The Trump Administration might also argue that sewing is a more easily movable industry from a capital investment and quick manufacturing perspective, and as such, Bivens Collinson explained, “The administration may hope that the action will ‘encourage’ manufacturing to move out of China, which is potentially one of the ultimate objectives of the president. Similarly, if production does move out, the trade deficit will decrease, which is clearly a president’s objective.”
How likely are we to face a trade war?
Talk of trade wars have been ongoing for months, and well ahead of Trump’s tariff announcements—though since those surfaced, tensions have certainly escalated.

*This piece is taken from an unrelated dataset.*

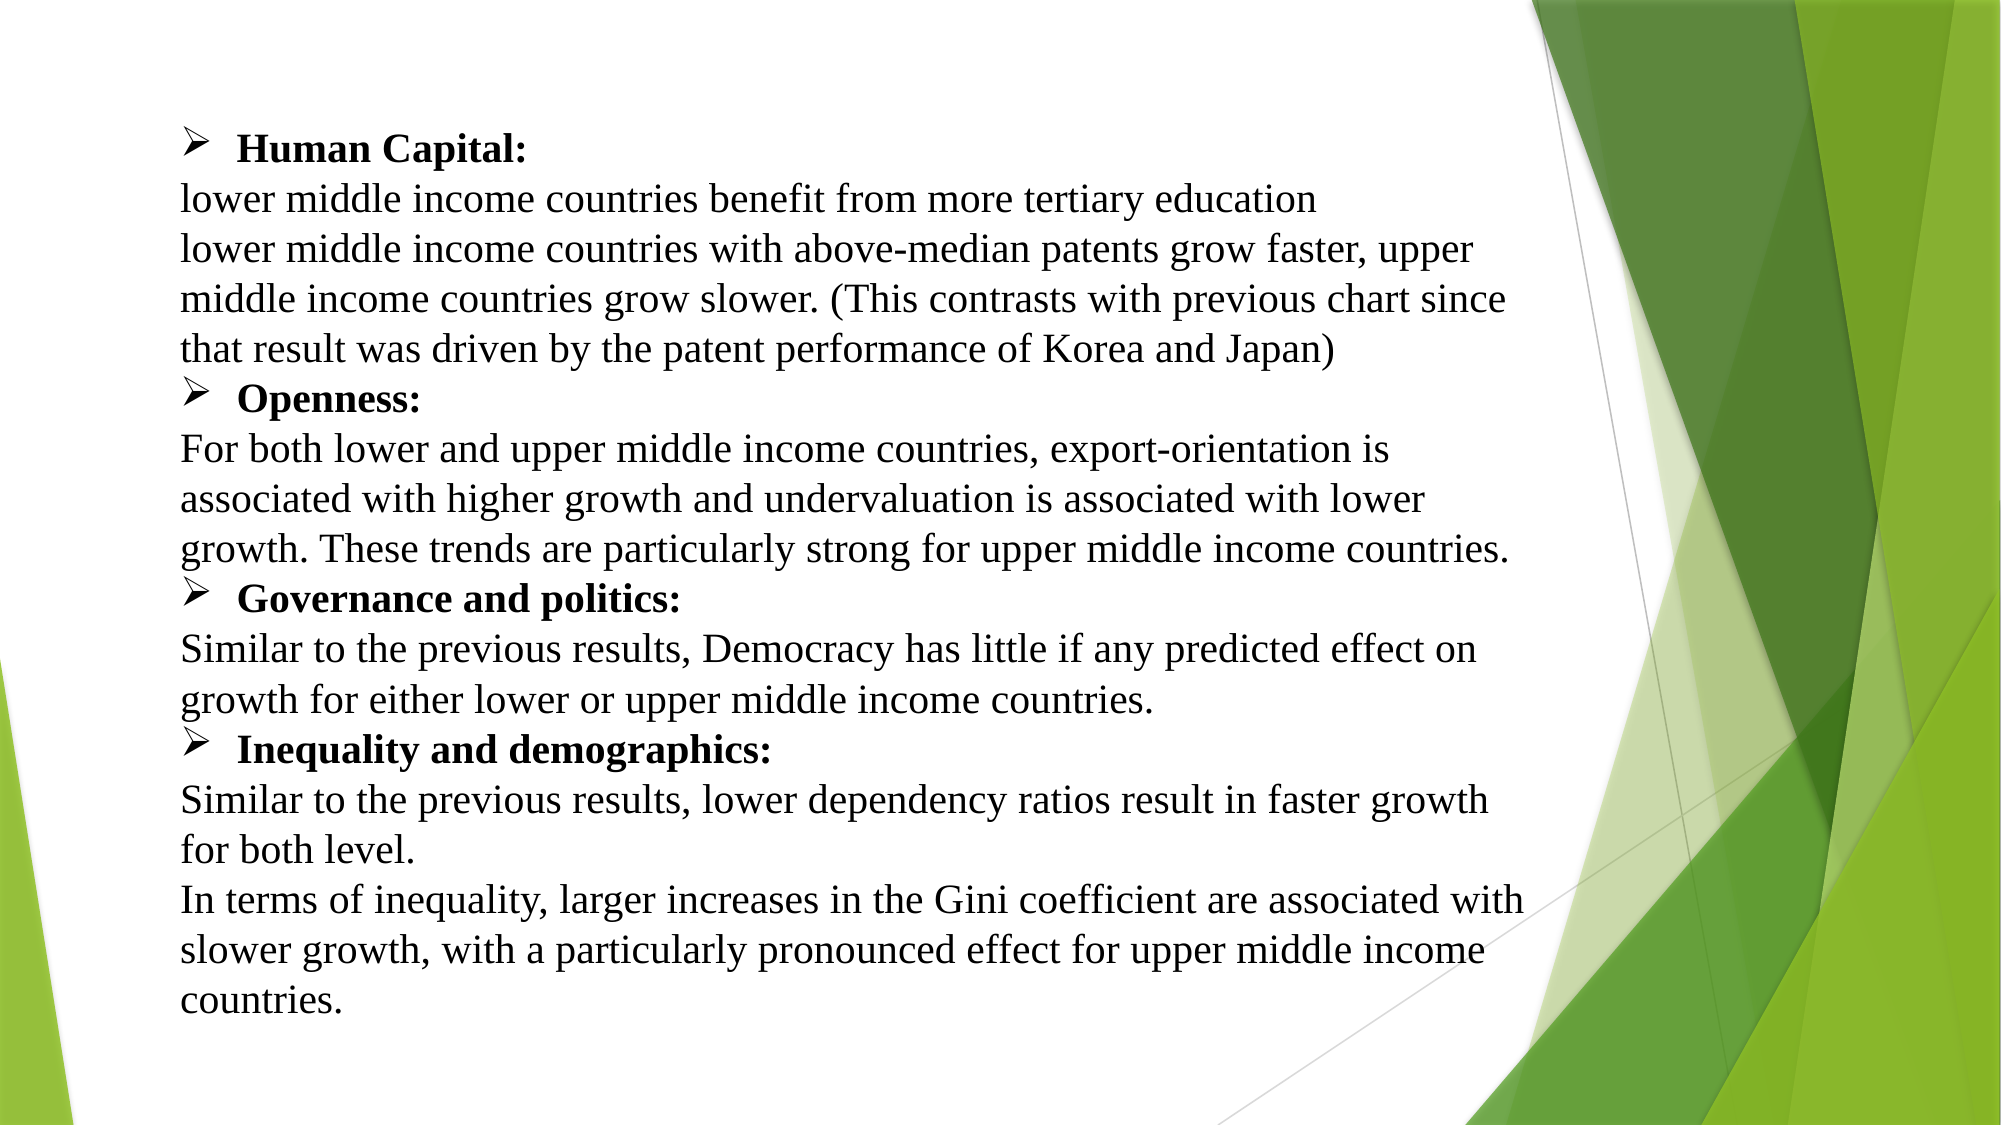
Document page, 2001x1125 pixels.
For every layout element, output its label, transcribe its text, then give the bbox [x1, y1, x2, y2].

text_box Human Capital: lower middle income countries benefit from more tertiary education lower middle income countries with above-median patents grow faster, upper middle income countries grow slower. (This contrasts with previous chart since that result was driven by the patent performance of Korea and Japan) Openness: For both lower and upper middle income countries, export-orientation is associated with higher growth and undervaluation is associated with lower growth. These trends are particularly strong for upper middle income countries. Governance and politics: Similar to the previous results, Democracy has little if any predicted effect on growth for either lower or upper middle income countries. Inequality and demographics: Similar to the previous results, lower dependency ratios result in faster growth for both level. In terms of inequality, larger increases in the Gini coefficient are associated with slower growth, with a particularly pronounced effect for upper middle income countries. [165, 113, 1557, 1029]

The European Union, Canada, Mexico and Brazil have all said they’d put retaliation measures in place in light of the metal tariffs, and China has promised to push back on both the metal tariffs and any placed on the import of its other goods.
“The likelihood that China will retaliate is high. However, it is not clear that China would pursue the tariff route,” Bivens Collinson said.
Trump’s steel and aluminum tariffs followed his tariffs on washing machines and solar products in January, also aimed at curbing imports from countries like China and South Korea. After that, China initiated an antidumping/countervailing duties case on U.S. exports of sorghum used for sweetener and livestock feed, Bivens Collinson explained, so China could be looking to levy other similar non-tariff barriers against the U.S. in response.
“If China were to do so, it could appear to be operating ‘within’ WTO rules, while the U.S. might be viewed as operating ‘outside’ the WTO rules,” Bivens Collinson said. “We don’t really know. And can one say there is a trade war when the 301 action is limited to only China? It could be a trade dispute with China, but depending on what China does in response it may not be a ‘war’ or a ‘tariff war.’”
Should it set off a trade war, however, the U.S. is poised to deal with it, and it’s not at all spooked.
“We need to be prepared to act in US interests to defend free and fair and reciprocal trade,” Treasury Secretary Steven Mnuchin said this week. “There is always a risk that people reciprocate …but we are not afraid of getting into a trade war.”